RECORDS SUPPLIED: Begin

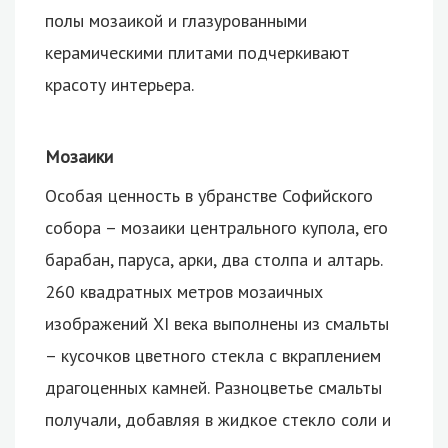
полы мозаикой и глазурованными
керамическими плитами подчеркивают
красоту интерьера.
Мозаики
Особая ценность в убранстве Софийского
собора – мозаики центрального купола, его
барабан, паруса, арки, два столпа и алтарь.
260 квадратных метров мозаичных
изображений XI века выполнены из смальты
– кусочков цветного стекла с вкраплением
драгоценных камней. Разноцветье смальты
получали, добавляя в жидкое стекло соли и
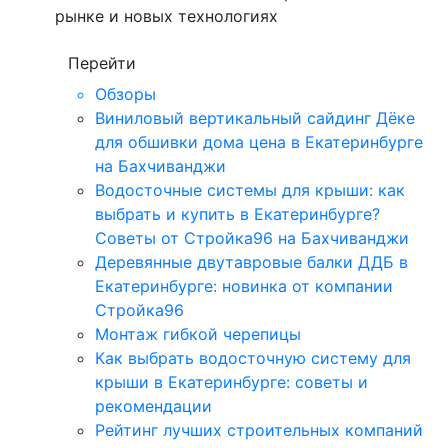
рынке и новых технологиях
Перейти
Обзоры
Виниловый вертикальный сайдинг Дёке
для обшивки дома цена в Екатеринбурге
на Бахчиванджи
Водосточные системы для крыши: как
выбрать и купить в Екатеринбурге?
Советы от Стройка96 на Бахчиванджи
Деревянные двутавровые балки ДДБ в
Екатеринбурге: новинка от компании
Стройка96
Монтаж гибкой черепицы
Как выбрать водосточную систему для
крыши в Екатеринбурге: советы и
рекомендации
Рейтинг лучших строительных компаний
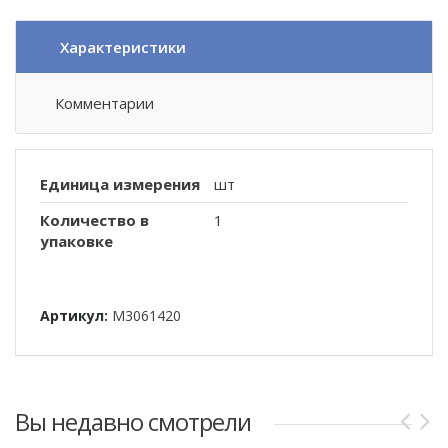
Характеристики
Комментарии
Единица измерения
шт
Количество в
1
упаковке
Артикул:
M3061420
Вы недавно смотрели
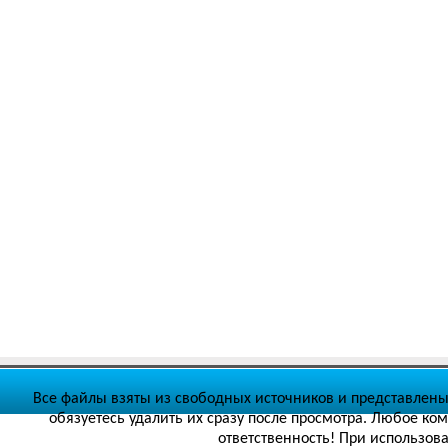
Все файлы взяты из свободных источников и представлены
обязуетесь удалить их сразу после просмотра. Любое ко
ответственность! При использов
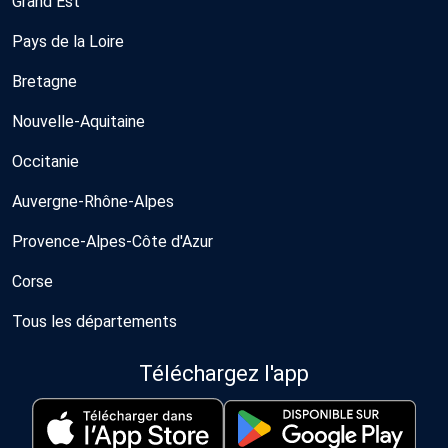
Grand Est
Pays de la Loire
Bretagne
Nouvelle-Aquitaine
Occitanie
Auvergne-Rhône-Alpes
Provence-Alpes-Côte d'Azur
Corse
Tous les départements
Téléchargez l'app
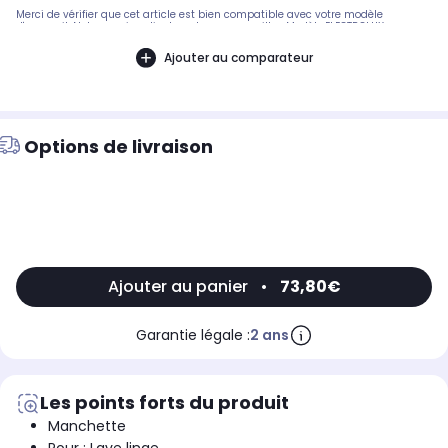
Merci de vérifier que cet article est bien compatible avec votre modèle
d'appareil. Notre service client peut vous conseiller. Modèle:ELECTROLUX
(EWF12580 - EWF16781 - EWF14758), ZANUSSI (ZWF16581W - ZWF12370W), ZANKER
(EFX4475 - EF8482 - EFX4875).Pièce compatible avec les marques : ARTHUR
Ajouter au comparateur
MARTIN.Compatible avec les modèles suivants : ELECTROLUX: AWF16781WARTHUR
MARTIN: AWF1673 - 91452230300
Options de livraison
Ajouter au panier
•
73,80€
Garantie légale :
2 ans
Les points forts du produit
Manchette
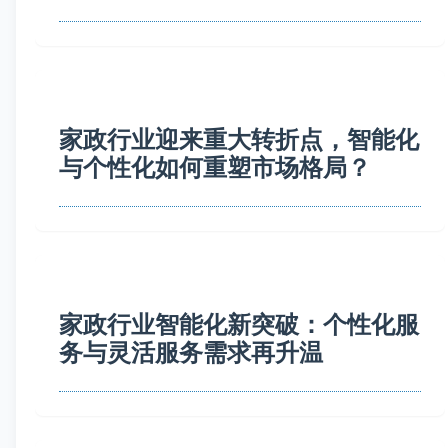
家政行业迎来重大转折点，智能化
与个性化如何重塑市场格局？
家政行业智能化新突破：个性化服
务与灵活服务需求再升温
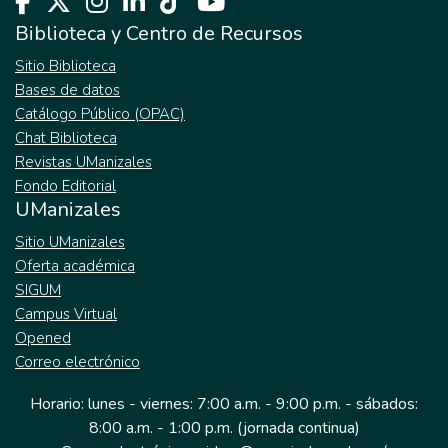
Biblioteca y Centro de Recursos
Sitio Biblioteca
Bases de datos
Catálogo Público (OPAC)
Chat Biblioteca
Revistas UManizales
Fondo Editorial
UManizales
Sitio UManizales
Oferta académica
SIGUM
Campus Virtual
Opened
Correo electrónico
Horario: lunes - viernes: 7:00 a.m. - 9:00 p.m. - sábados:
8:00 a.m. - 1:00 p.m. (jornada continua)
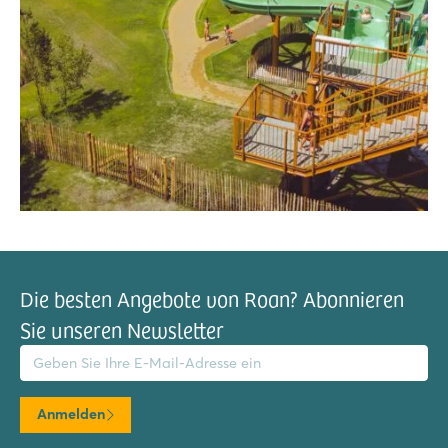
Die besten Angebote von Roan? Abonnieren
Sie unseren Newsletter
il-Adresse
Anmelden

RECORDS SUPPLIED: End

TASK: Throughout the data above, copy all lines where the word "Ajouter" is found.

RESULT OF THIS TASK:
Ajouter au comparateur
Ajouter au panier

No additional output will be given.